Leigh Fletcher • Feb 01, 2013
Saturn's Hexagon Viewed from the Ground
Editor's note: this was originally posted yesterday on Leigh Fletcher's blog and I thought it was awesome so I asked his permission to repost it. --ESL
For the first time, amateur astronomers are capturing spectacular images of Saturn's bizarre north polar hexagon. Back in 2007, the Cassini spacecraft was in its first high inclination phase around Saturn, and gave us our first glimpse of Saturn's north pole, hidden from Earth's view in the darkness of winter. We used thermal infrared imaging from the Cassini/CIRS (Composite Infrared Spectrometer) instrument to measure the emission from the polar atmosphere, and observed the bizarre hexagonal wave feature that borders the north polar region at 78.7N planetographic latitude (Fletcher et al., 2008, doi:10.1126/science.1149514, and see the JPL story on 'Hot Cyclones on Both Poles of Saturn').
At the same time, Cassini/VIMS (Visual and Infrared Mapping Spectrometer) observed the hexagon in Saturn's deep clouds, also in thermal infrared light (Baines et al., 2009, doi: 10.1016%2Fj.pss.2009.06.026), showing that the wave is an extended feature from the deep clouds all the way up to the top of the troposphere.
This was a rediscovery of the hexagon, first observed in reflected sunlight by Voyager in the early 1980s (Godfrey et al., 1988, doi:10.1016/0019-1035(88)90075-9) and later in 1990/91 by professional astronomers using the 1.04-m diameter Pic du Midi observatory (Sanchez-Lavega et al., 1993, doi:10.1126/science.260.5106.329). Those reflected sunlight observations were in northern summertime conditions, whereas Cassini was viewing the hexagon during northern winter, confirming that this is a long-lived wave, present for at least a Saturnian year and relatively unperturbed by the relentless march of Saturn's seasons. The origins of the wave are still in doubt, and I won't try to cover the competing theories here (natural instabilities in Saturn's westward jets, interactions with large long-lived vortices, etc.).
Saturn passed through the northern spring equinox in August 2009, such that the north pole has been slowly emerging into spring sunshine ever since. In a talk at the Division of Planetary Science meeting in Reno last year, I pointed out that amateur observations of the planets have reached such a high quality that they would now be able to map Saturn's hexagon from a backyard telescope. We even talked about a competition for the first observer to do so, but we're too late!

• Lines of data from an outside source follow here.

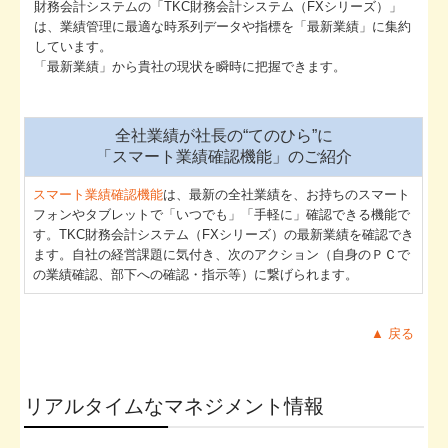
財務会計システムの「TKC財務会計システム（FXシリーズ）」
は、業績管理に最適な時系列データや指標を「最新業績」に集約
しています。
「最新業績」から貴社の現状を瞬時に把握できます。
全社業績が社長の“てのひら”に
「スマート業績確認機能」のご紹介
スマート業績確認機能
は、最新の全社業績を、お持ちのスマート
フォンやタブレットで「いつでも」「手軽に」確認できる機能で
す。TKC財務会計システム（FXシリーズ）の最新業績を確認でき
ます。自社の経営課題に気付き、次のアクション（自身のＰＣで
の業績確認、部下への確認・指示等）に繋げられます。
▲ 戻る
リアルタイムなマネジメント情報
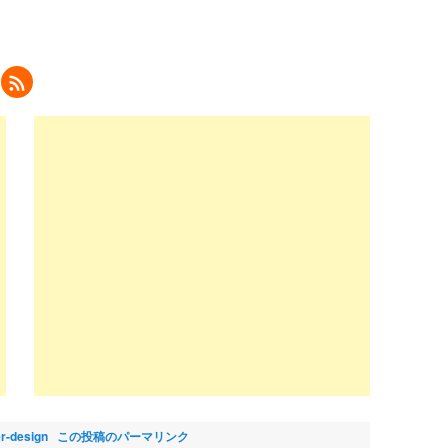
ク
リ
ッ
ク
し
て
eedly
で
購
読
新
し
い
ウ
ィ
ン
ド
ウ
で
開
き
ま
)
er-design
この投稿のパーマリンク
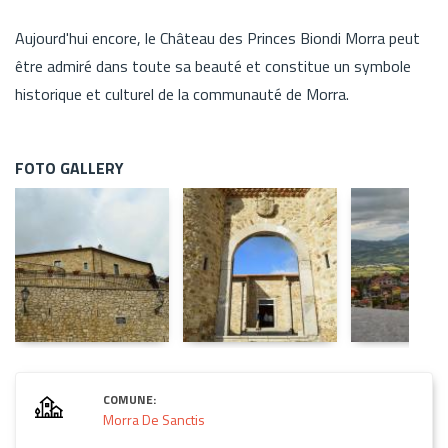
Aujourd'hui encore, le Château des Princes Biondi Morra peut
être admiré dans toute sa beauté et constitue un symbole
historique et culturel de la communauté de Morra.
FOTO GALLERY
COMUNE:
Morra De Sanctis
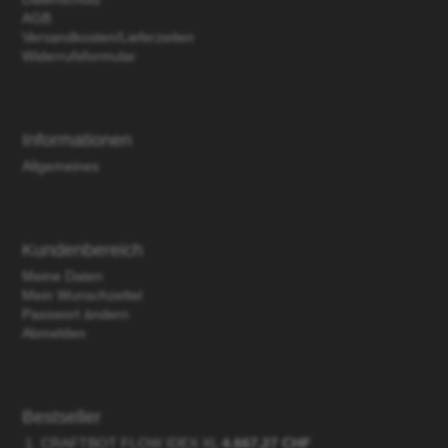
AGB
Versandkosten/Lieferzeiten
Widerrufsformular
Informationen
Allgemeines
Kundenbereich
Meine Daten
Mein Wunschzettel
Passwort ändern
Abmelden
Bestseller
CRAFTBOT FLOW IDEX XL
4.667,27 CHF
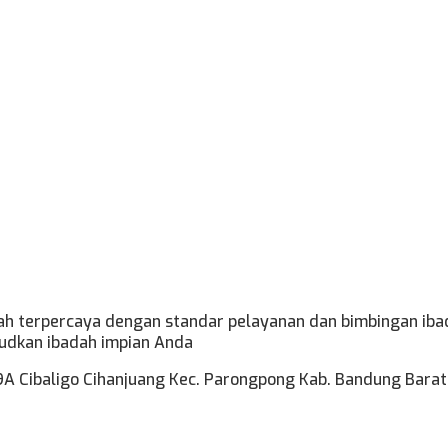
mrah terpercaya dengan standar pelayanan dan bimbingan ib
udkan ibadah impian Anda
 19A Cibaligo Cihanjuang Kec. Parongpong Kab. Bandung Barat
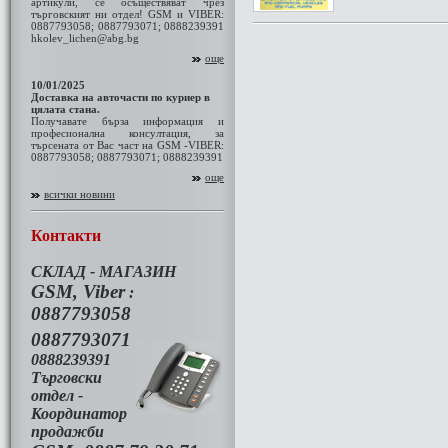
артикули, се осъществяват чрез
търговският ни отдел! GSM и VIBER:
0887793058; 0887793071; 0888239391
hkolev_lichen@abg.bg
още
10/01/2025
Доставка на авточасти по куриер в
цялата стана.
Получавате бърза информация и
професионална консултация, за
търсената от Вас част на GSM -VIBER:
0887793058; 0887793071; 0888239391
още
всички новини
Контакти
СКЛАД - МАГАЗИН
GSM, Viber
:
0887793058
0887793071
0888239391
Търговски
отдел -
Координатор
продажби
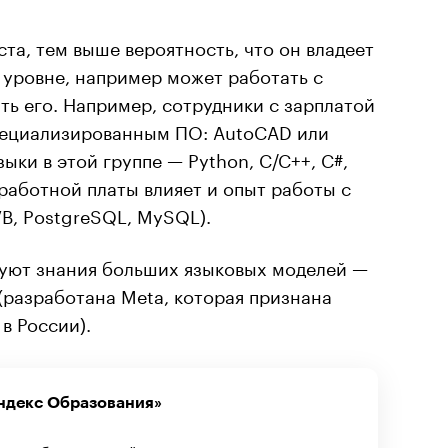
та, тем выше вероятность, что он владеет
 уровне, например может работать с
ь его. Например, сотрудники с зарплатой
специализированным ПО: AutoCAD или
ыки в этой группе — Python, C/C++, C#,
аработной платы влияет и опыт работы с
VB, PostgreSQL, MySQL).
буют знания больших языковых моделей —
 (разработана Meta, которая признана
в России).
Яндекс Образования»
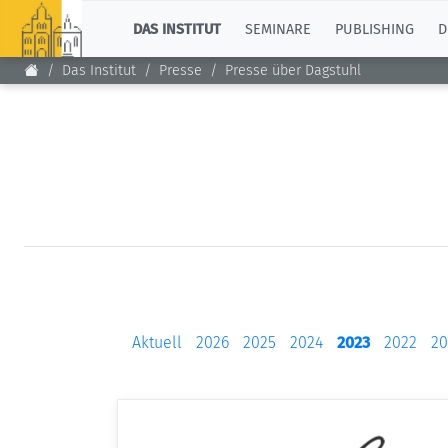
TOP
DAS INSTITUT
SEMINARE
PUBLISHING
D
Das Institut
Presse
Presse über Dagstuhl
Aktuell
2026
2025
2024
2023
2022
20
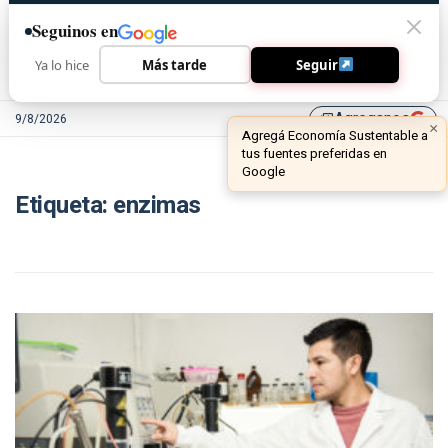
Seguinos en
Ya lo hice
Más tarde
Seguir
Agreganos
9/8/2026
library_add
×
Agregá Economía Sustentable a
tus fuentes preferidas en
Google
Etiqueta:
enzimas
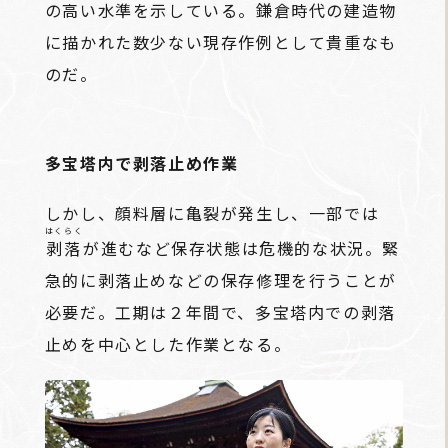
の高い水準を示している。鎌倉時代の建造物
に描かれた数少ない現存作例として貴重なも
のだ。
多宝塔内で剥落止め作業
しかし、顔料層に亀裂が発生し、一部では
はくらく
剥落
が進むなど保存状態は危機的な状況。緊
急的に剥落止めなどの保存修理を行うことが
必要だ。工期は２年間で、多宝塔内での剥落
止めを中心とした作業となる。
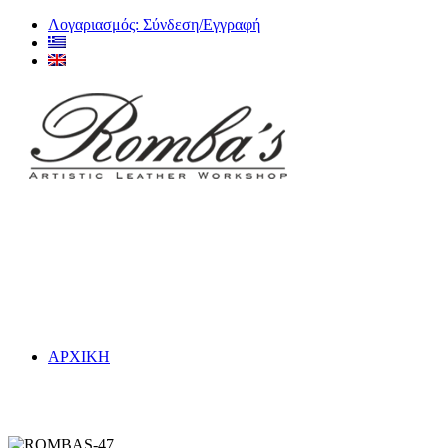
Λογαριασμός: Σύνδεση/Εγγραφή
ΑΡΧΙΚΗ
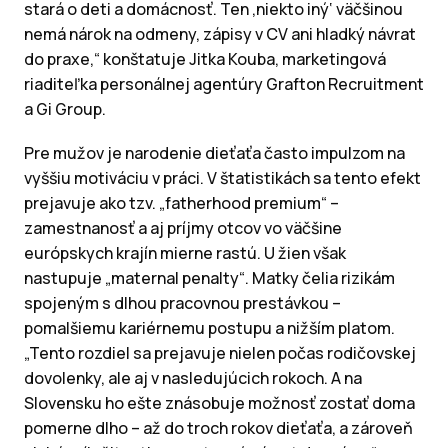
stará o deti a domácnosť. Ten ‚niekto iný‘ väčšinou
nemá nárok na odmeny, zápisy v CV ani hladký návrat
do praxe,“ konštatuje Jitka Kouba, marketingová
riaditeľka personálnej agentúry Grafton Recruitment
a Gi Group.
Pre mužov je narodenie dieťaťa často impulzom na
vyššiu motiváciu v práci. V štatistikách sa tento efekt
prejavuje ako tzv. „fatherhood premium“ –
zamestnanosť a aj príjmy otcov vo väčšine
európskych krajín mierne rastú. U žien však
nastupuje „maternal penalty“. Matky čelia rizikám
spojeným s dlhou pracovnou prestávkou –
pomalšiemu kariérnemu postupu a nižším platom.
„Tento rozdiel sa prejavuje nielen počas rodičovskej
dovolenky, ale aj v nasledujúcich rokoch. A na
Slovensku ho ešte znásobuje možnosť zostať doma
pomerne dlho – až do troch rokov dieťaťa, a zároveň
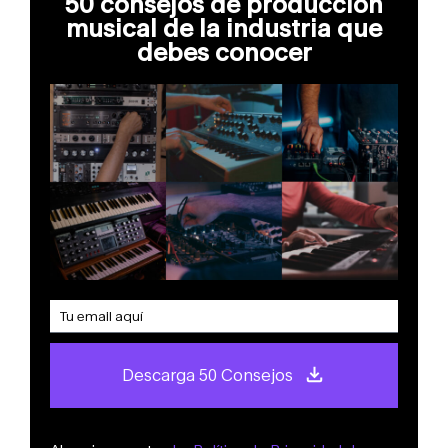
50 consejos de producción
musical de la industria que
debes conocer
Descarga 50 Consejos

Although it's very early in the 2013 apparition of Saturn (i.e., it's still very low in the sky, particularly for European observers), husband and wife team Darryl Milika and Patricia Nicholas have been able to capture this stunning image of Saturn from down in Oz. In Darryl's words: "I’m really happy that I could be so lucky as to grab such an image of Saturn so early in the apparition…" Their observations were taken just outside a little hamlet called "Palmer" on the edge of the Murray Mallee, a wide belt of Mallee tree country bordering the Murray River about 1.5 hours from Adelaide.
They were using a Celestron C14, observing Saturn at an elevation of 51.8 degrees above the horizon. They were testing out a new CMOS-based planetary camera, ZW Optical’s ASI120MM, which has very high sensitivity and low noise, helping them to capture these crystal-clear images. Darryl tells me that they were very lucky to get these images, as clouds were racing in from the west and about to drown them out - they got one RGB set (and just a partial second set) before the clouds 'completely torpedoed their early-morning session'.
At the urging of users on the Cloudy Nights forum, they used the free WinJUPOS software to create a polar projection of his image, proving that they observed at least three, if not four, of the hexagon vertices.
This might not be the first amateur image of a hexagon vertex, but it's certainly the first amateur polar projection I've seen of this sort, and it's absolutely stunning. It certainly whets the appetite for what's to come in the next few months as Saturn reaches opposition in April. I expect we'll get plenty more hexagon images, and the next challenge is to map Saturn over a full rotation (maybe over sequential nights) to produce a complete map of the northern springtime pole!
Darryl said: "Personally I’m hoping for better seeing to go with the fact that Saturn will increase in size a couple of arcseconds, go from 0.6 to 0.3 magnitude and rise 20 degrees higher down here in Oz over the next 3 months." I, for one, can't wait to see the results, particularly as we'll be able to track the longitudinal locations of the vertices over time to determine how the hexagon is moving (some suggest it's completely stationary in 'System III' longitude).
While these efforts are underway on Earth, Cassini is back in high inclination orbits, and is taking the opportunity to gaze down at both poles using a broad variety of wavelengths (infrared included). Back in November 2012 we were treated to high resolution views of the north polar vortex and hexagon, described here. Cassini will continue to scrutinise the polar atmospheres for the next few years, through to the summer solstice in 2017, to see how all of these dynamic features vary over Saturn's year.